Gender sensitivity training could balance STEM academics, starting with the hiring process.
by Mayra Cuevas
September 15, 2015
Gender sensitivity training could change the hiring landscape.
Psychologist and Cornell University professor Wendy Williams and her team set out to find whether gender bias played a role in the under-representation of women in academic science, technology, engineering and math, or STEM, fields. To their surprise, they found a pronounced 2 to 1 preference for female tenured faculty candidates, a clear break from the previous belief that men were preferred over women for such positions.
As part of the study Williams’ team sends faculty only one candidate — either a man or a woman — with the same qualifications. The result? The female candidate was rated higher.
Although Williams cannot speak for the hiring landscape at large — her study is limited to entry-level professorships — she said gender sensitivity training could be responsible for the female advantage seen in her study.
“The ideals of diversity which are promulgated and taught at modern American universities and, which of course, have been the topic of so much training and so much attention over the past four years, have largely become internalized at this point and time in that population of faculty,” Williams said.
This means that the people who decide who gets tenure understand that men and women do and say things differently, said Tammy Hughes, president of workplace communications company The Heim Group. She was both shocked and elated to learn the results of Williams’ study.
The problem, even at the hiring level, she said, is that men and women present themselves differently, be it on their résumé or during a face-to-face interview. Hughes’ research has found that men promote themselves in interviews while women wait for someone else to promote them. It is up to the person hiring to interpret the real message behind those differences.
“A man interviewing for a position will explain everything he has done to be successful. There is a good chance he will say, ‘No problem, I got this thing,’ ” Hughes said. “A woman is more likely to say, ‘I just don’t know if I would be good at these sorts of things.’ She walks out of the door, and the people hiring make a quick decision. Is he the best candidate or did he use better gender rules? It depends if the person sitting behind the desk understands how the genders work differently.”
She said part of the change seen in the study is partly because of women understanding both gender styles, and the people hiring have become more focused on accomplishments. Williams’ study however didn’t account for in-person interviews. Instead, they asked 873 faculty across the country — in fields of economics, engineering, biology and psychology — to evaluate a short list of three candidates and select their preferred candidate. The job was an assistant professorship on a tenure-track position.
For the study, Williams and her team crafted candidate information packets that counterbalanced accomplishments and candidate characterizations. This helped even the playing field. But in real life, Hughes said, gender differences can be misunderstood even on paper.

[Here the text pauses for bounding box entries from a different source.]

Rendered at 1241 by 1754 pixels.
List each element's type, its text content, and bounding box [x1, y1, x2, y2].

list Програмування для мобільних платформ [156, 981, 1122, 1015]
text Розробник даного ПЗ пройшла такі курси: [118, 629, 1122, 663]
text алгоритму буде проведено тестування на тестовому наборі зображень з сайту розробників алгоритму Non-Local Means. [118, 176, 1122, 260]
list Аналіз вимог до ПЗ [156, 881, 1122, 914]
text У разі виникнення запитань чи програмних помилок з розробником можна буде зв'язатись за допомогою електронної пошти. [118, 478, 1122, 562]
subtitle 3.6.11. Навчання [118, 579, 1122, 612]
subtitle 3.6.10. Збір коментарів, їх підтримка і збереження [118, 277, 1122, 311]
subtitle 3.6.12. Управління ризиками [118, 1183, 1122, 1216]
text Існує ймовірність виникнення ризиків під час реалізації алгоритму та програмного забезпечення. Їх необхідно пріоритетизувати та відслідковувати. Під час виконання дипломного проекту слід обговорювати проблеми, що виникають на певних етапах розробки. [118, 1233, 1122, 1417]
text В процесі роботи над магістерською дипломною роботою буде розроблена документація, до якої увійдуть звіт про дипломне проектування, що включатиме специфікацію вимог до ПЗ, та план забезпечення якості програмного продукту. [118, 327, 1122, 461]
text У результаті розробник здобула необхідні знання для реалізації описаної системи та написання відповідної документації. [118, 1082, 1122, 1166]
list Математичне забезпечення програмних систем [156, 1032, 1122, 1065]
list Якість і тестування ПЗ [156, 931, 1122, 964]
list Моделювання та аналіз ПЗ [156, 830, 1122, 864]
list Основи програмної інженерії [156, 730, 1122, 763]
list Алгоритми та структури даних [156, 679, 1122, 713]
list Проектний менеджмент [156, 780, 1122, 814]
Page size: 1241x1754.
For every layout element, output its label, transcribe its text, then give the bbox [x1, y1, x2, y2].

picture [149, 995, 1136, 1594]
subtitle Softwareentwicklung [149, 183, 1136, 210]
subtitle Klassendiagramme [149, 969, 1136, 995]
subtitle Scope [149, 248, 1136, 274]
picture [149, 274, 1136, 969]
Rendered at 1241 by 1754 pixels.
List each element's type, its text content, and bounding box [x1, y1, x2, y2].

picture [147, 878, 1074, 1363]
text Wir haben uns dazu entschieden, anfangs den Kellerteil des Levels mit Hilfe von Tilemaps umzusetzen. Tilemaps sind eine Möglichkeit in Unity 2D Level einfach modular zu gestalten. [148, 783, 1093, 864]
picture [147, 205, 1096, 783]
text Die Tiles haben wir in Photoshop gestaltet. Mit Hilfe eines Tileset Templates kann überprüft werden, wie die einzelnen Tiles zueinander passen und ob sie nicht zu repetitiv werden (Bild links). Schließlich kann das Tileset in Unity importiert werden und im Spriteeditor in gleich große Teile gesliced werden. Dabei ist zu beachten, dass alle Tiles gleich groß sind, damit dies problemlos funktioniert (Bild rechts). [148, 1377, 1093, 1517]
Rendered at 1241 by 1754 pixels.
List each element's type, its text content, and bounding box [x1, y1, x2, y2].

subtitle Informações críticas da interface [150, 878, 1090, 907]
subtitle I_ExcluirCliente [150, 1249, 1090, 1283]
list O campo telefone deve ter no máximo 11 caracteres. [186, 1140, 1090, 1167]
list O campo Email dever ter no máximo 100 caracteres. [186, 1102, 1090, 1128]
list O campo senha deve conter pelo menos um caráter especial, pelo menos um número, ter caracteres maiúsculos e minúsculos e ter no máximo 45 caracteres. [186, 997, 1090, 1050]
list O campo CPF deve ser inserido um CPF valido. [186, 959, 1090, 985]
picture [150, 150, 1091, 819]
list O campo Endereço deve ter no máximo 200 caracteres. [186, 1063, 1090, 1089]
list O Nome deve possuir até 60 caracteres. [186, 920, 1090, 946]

“How people talk about their success and failure is very different on paper,” she said. “A man is going to talk about how he succeeded himself, and a woman is going to talk about how she succeeded on a team.”
According to the research, women use a lot of hedges, disclaimers and tags, which translate into written form when they are talking about their own successes. Hughes said researchers don’t see that in male culture, where they are more direct about their accomplishments.
To bridge this gender gap, companies are turning to gender sensitivity training to increase diversity among their staff, beginning with the hiring process. Gender sensitivity training assumes that men and women grow up under a different set of social rules — or a gender culture — and as a result their behavior, verbal communication, nonverbal cues, leadership styles and team interaction are worlds apart.
“If people do not understand how genders work differently, you will always continue hiring the same people that looks and sounds like the people that are hiring,” Hughes said.
When looking at male-dominated STEM fields — as observed in Williams’ study — gender sensitivity training can be key in creating diversity. Hughes said women who typically enter STEM careers have an uphill battle from day one because they are entering a field that is ruled by male culture they know little about.
“They will have to figure out those rules in order to succeed,” she said, noting an even bigger problem in women who only succeed by completely adopting a male culture and doing little to change the environment’s diversity. “When you put women into this workplace, and they have to adapt all the time they tend to lose their unique diversity, and they behave like everyone else. It’s the company that loses in the end.”